Exercise prompt:
Reproduce all of the material below, putting "August" in place of every occurrence of "Agustus" and changing nothing else.
(Beginning of The data)
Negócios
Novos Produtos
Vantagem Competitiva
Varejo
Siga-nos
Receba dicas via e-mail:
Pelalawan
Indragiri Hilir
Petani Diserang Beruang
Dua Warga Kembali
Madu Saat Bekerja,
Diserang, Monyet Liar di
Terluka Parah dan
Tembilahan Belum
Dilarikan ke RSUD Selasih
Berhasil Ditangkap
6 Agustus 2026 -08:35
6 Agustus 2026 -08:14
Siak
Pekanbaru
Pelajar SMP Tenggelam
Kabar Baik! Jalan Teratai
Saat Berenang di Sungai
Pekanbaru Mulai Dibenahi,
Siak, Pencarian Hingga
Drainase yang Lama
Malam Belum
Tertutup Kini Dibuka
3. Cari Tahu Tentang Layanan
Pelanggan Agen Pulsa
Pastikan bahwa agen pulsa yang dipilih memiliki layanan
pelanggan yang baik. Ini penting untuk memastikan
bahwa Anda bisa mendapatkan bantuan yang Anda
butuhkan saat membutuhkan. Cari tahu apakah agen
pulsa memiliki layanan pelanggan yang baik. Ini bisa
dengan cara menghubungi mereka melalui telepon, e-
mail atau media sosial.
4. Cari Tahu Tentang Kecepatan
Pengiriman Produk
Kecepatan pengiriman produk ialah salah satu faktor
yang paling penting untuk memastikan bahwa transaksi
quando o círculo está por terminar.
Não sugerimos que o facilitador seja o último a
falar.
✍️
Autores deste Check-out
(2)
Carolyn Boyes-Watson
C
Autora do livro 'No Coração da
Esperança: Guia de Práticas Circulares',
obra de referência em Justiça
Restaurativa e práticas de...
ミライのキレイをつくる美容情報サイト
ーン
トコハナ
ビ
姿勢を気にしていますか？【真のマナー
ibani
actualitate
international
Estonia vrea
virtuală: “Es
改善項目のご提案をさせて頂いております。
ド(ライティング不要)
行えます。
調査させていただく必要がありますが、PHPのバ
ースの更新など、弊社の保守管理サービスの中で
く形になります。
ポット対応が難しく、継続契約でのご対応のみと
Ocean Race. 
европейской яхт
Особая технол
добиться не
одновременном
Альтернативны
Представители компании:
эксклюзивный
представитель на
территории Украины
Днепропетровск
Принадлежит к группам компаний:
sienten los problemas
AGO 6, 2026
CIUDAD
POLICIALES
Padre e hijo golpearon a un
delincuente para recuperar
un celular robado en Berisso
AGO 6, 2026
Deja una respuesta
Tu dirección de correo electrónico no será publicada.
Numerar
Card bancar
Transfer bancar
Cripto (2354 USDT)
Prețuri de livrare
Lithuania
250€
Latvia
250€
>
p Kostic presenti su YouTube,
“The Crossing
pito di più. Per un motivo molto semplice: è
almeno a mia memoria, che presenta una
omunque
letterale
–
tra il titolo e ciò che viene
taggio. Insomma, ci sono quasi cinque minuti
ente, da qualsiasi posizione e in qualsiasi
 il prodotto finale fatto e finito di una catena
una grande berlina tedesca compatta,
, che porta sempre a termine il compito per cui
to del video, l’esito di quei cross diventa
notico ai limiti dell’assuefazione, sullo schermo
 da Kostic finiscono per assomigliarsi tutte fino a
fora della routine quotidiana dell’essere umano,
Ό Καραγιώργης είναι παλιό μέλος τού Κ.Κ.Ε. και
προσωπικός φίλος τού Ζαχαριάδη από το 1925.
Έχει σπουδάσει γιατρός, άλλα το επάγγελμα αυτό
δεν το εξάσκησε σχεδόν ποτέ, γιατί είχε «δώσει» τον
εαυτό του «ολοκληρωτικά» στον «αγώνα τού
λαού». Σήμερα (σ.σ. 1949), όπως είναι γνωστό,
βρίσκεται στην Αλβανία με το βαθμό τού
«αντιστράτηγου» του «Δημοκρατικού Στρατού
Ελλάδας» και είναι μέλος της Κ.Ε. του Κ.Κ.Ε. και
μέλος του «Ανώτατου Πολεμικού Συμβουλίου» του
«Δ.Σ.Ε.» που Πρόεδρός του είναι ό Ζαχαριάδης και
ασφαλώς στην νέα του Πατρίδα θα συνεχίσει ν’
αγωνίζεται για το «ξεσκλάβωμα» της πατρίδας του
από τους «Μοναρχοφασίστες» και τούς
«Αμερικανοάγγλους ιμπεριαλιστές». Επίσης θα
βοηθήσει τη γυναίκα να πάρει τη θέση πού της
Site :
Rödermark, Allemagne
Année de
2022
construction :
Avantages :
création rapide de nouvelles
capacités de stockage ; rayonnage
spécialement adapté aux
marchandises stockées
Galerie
(End of The data)
Answer to this exercise:
Negócios
Novos Produtos
Vantagem Competitiva
Varejo
Siga-nos
Receba dicas via e-mail:
Pelalawan
Indragiri Hilir
Petani Diserang Beruang
Dua Warga Kembali
Madu Saat Bekerja,
Diserang, Monyet Liar di
Terluka Parah dan
Tembilahan Belum
Dilarikan ke RSUD Selasih
Berhasil Ditangkap
6 August 2026 -08:35
6 August 2026 -08:14
Siak
Pekanbaru
Pelajar SMP Tenggelam
Kabar Baik! Jalan Teratai
Saat Berenang di Sungai
Pekanbaru Mulai Dibenahi,
Siak, Pencarian Hingga
Drainase yang Lama
Malam Belum
Tertutup Kini Dibuka
3. Cari Tahu Tentang Layanan
Pelanggan Agen Pulsa
Pastikan bahwa agen pulsa yang dipilih memiliki layanan
pelanggan yang baik. Ini penting untuk memastikan
bahwa Anda bisa mendapatkan bantuan yang Anda
butuhkan saat membutuhkan. Cari tahu apakah agen
pulsa memiliki layanan pelanggan yang baik. Ini bisa
dengan cara menghubungi mereka melalui telepon, e-
mail atau media sosial.
4. Cari Tahu Tentang Kecepatan
Pengiriman Produk
Kecepatan pengiriman produk ialah salah satu faktor
yang paling penting untuk memastikan bahwa transaksi
quando o círculo está por terminar.
Não sugerimos que o facilitador seja o último a
falar.
✍️
Autores deste Check-out
(2)
Carolyn Boyes-Watson
C
Autora do livro 'No Coração da
Esperança: Guia de Práticas Circulares',
obra de referência em Justiça
Restaurativa e práticas de...
ミライのキレイをつくる美容情報サイト
ーン
トコハナ
ビ
姿勢を気にしていますか？【真のマナー
ibani
actualitate
international
Estonia vrea
virtuală: “Es
改善項目のご提案をさせて頂いております。
ド(ライティング不要)
行えます。
調査させていただく必要がありますが、PHPのバ
ースの更新など、弊社の保守管理サービスの中で
く形になります。
ポット対応が難しく、継続契約でのご対応のみと
Ocean Race. 
европейской яхт
Особая технол
добиться не
одновременном
Альтернативны
Представители компании:
эксклюзивный
представитель на
территории Украины
Днепропетровск
Принадлежит к группам компаний:
sienten los problemas
AGO 6, 2026
CIUDAD
POLICIALES
Padre e hijo golpearon a un
delincuente para recuperar
un celular robado en Berisso
AGO 6, 2026
Deja una respuesta
Tu dirección de correo electrónico no será publicada.
Numerar
Card bancar
Transfer bancar
Cripto (2354 USDT)
Prețuri de livrare
Lithuania
250€
Latvia
250€
>
p Kostic presenti su YouTube,
“The Crossing
pito di più. Per un motivo molto semplice: è
almeno a mia memoria, che presenta una
omunque
letterale
–
tra il titolo e ciò che viene
taggio. Insomma, ci sono quasi cinque minuti
ente, da qualsiasi posizione e in qualsiasi
 il prodotto finale fatto e finito di una catena
una grande berlina tedesca compatta,
, che porta sempre a termine il compito per cui
to del video, l’esito di quei cross diventa
notico ai limiti dell’assuefazione, sullo schermo
 da Kostic finiscono per assomigliarsi tutte fino a
fora della routine quotidiana dell’essere umano,
Ό Καραγιώργης είναι παλιό μέλος τού Κ.Κ.Ε. και
προσωπικός φίλος τού Ζαχαριάδη από το 1925.
Έχει σπουδάσει γιατρός, άλλα το επάγγελμα αυτό
δεν το εξάσκησε σχεδόν ποτέ, γιατί είχε «δώσει» τον
εαυτό του «ολοκληρωτικά» στον «αγώνα τού
λαού». Σήμερα (σ.σ. 1949), όπως είναι γνωστό,
βρίσκεται στην Αλβανία με το βαθμό τού
«αντιστράτηγου» του «Δημοκρατικού Στρατού
Ελλάδας» και είναι μέλος της Κ.Ε. του Κ.Κ.Ε. και
μέλος του «Ανώτατου Πολεμικού Συμβουλίου» του
«Δ.Σ.Ε.» που Πρόεδρός του είναι ό Ζαχαριάδης και
ασφαλώς στην νέα του Πατρίδα θα συνεχίσει ν’
αγωνίζεται για το «ξεσκλάβωμα» της πατρίδας του
από τους «Μοναρχοφασίστες» και τούς
«Αμερικανοάγγλους ιμπεριαλιστές». Επίσης θα
βοηθήσει τη γυναίκα να πάρει τη θέση πού της
Site :
Rödermark, Allemagne
Année de
2022
construction :
Avantages :
création rapide de nouvelles
capacités de stockage ; rayonnage
spécialement adapté aux
marchandises stockées
Galerie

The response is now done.